---------- RECORDS SUPPLIED
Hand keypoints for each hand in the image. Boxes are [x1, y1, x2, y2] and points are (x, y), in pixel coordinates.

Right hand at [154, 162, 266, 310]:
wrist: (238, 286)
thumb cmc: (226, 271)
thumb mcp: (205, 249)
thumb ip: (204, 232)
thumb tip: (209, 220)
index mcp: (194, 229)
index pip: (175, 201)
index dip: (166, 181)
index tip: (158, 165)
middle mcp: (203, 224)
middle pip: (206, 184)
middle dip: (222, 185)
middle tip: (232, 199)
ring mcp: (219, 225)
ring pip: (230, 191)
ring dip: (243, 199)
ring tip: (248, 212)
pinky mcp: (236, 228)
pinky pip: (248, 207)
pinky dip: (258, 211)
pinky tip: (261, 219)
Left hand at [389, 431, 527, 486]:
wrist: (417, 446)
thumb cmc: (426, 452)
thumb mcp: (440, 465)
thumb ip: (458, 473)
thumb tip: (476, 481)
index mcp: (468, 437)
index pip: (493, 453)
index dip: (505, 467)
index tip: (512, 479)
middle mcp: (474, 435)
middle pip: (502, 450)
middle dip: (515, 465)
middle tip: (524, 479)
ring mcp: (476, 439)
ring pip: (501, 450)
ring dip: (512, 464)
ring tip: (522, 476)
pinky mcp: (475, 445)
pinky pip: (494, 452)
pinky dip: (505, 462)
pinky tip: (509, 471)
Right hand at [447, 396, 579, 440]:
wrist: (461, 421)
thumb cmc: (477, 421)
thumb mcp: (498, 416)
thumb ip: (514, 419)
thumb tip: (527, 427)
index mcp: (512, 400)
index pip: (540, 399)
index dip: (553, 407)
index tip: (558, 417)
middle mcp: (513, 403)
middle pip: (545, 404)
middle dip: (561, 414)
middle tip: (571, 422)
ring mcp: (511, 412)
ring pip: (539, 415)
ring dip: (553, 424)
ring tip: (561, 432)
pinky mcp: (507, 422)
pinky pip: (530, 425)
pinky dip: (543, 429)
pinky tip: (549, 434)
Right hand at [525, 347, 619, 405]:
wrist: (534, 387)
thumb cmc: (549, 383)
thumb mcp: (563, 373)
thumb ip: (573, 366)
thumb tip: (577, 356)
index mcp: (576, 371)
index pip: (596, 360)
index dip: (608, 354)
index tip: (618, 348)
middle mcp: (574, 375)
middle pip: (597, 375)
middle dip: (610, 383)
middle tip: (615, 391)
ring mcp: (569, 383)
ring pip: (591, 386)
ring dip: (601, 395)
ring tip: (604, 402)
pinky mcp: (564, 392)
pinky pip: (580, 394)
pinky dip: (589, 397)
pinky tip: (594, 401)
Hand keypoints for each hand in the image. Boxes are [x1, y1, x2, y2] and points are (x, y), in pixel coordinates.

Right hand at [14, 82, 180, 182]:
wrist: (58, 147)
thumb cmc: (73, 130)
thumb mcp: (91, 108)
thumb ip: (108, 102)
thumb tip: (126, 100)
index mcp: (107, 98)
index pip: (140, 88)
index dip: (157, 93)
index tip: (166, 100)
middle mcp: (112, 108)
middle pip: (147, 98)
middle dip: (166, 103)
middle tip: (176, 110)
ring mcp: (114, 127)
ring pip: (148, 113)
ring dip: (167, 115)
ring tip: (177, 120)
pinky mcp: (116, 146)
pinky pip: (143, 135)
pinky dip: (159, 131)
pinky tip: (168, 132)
--------------------
---------- RECORDS SUPPLIED
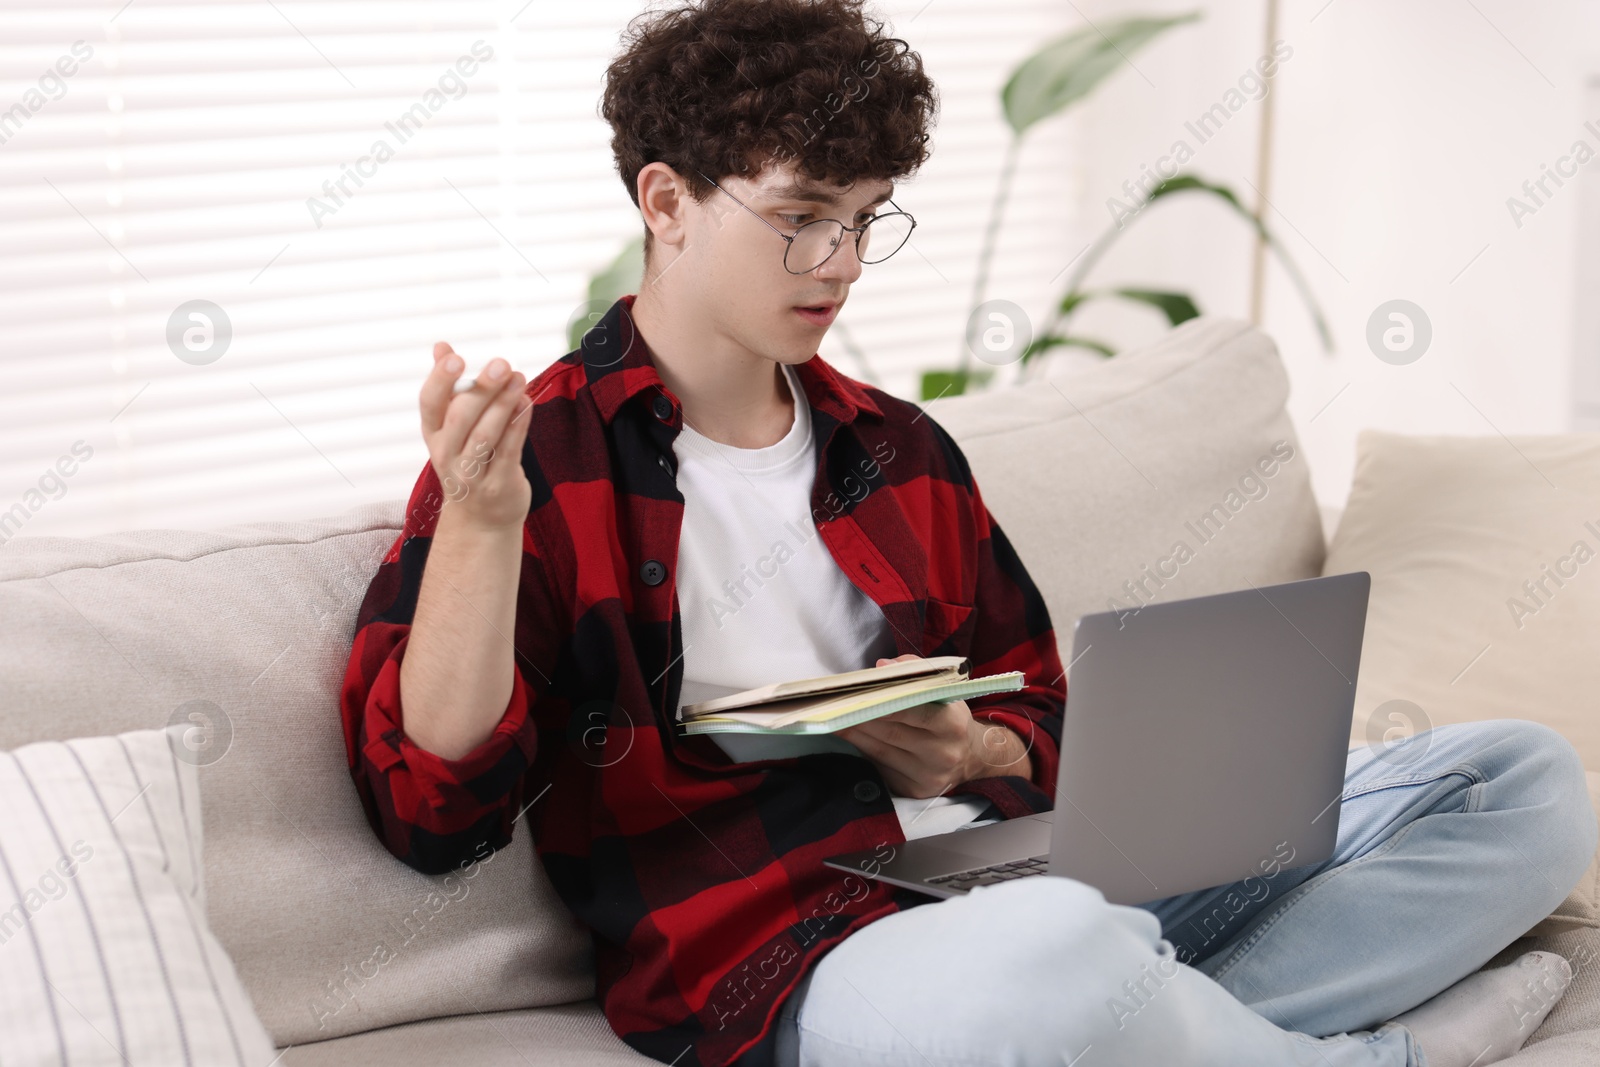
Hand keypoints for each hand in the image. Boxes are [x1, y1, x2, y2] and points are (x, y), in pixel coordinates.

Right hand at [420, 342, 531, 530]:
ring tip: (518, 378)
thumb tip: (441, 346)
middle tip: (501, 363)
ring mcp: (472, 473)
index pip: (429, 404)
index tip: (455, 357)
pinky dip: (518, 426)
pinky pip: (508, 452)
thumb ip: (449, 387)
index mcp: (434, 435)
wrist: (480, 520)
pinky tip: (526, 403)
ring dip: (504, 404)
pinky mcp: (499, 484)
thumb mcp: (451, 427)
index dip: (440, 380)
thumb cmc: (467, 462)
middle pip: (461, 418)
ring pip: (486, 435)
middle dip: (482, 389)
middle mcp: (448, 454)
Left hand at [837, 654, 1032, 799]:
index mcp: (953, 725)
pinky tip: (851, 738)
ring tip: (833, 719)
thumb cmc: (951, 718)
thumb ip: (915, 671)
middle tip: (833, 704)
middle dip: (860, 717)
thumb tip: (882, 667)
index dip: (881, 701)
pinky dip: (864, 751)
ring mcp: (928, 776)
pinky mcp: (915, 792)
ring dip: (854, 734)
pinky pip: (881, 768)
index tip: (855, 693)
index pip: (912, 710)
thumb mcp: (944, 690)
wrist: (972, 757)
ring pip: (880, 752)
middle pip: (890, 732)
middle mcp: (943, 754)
--------------------
ACTIVITY | Please reproduce exactly the lines in the listing above from the one containing "middle pip: (206, 184)" through the one containing "thumb cmc: (426, 452)", both included, and nothing more.

OUTPUT BELOW |
middle pip: (206, 184)
middle dip: (222, 185)
middle tip: (232, 199)
ring mcp: (219, 225)
ring pip: (230, 191)
ring dip: (243, 199)
ring tip: (248, 212)
pinky mcp: (236, 228)
pinky pip: (248, 207)
pinky dip: (258, 211)
pinky tip: (261, 219)
Left hand at [389, 431, 527, 486]:
wrist: (417, 446)
thumb cmc: (426, 452)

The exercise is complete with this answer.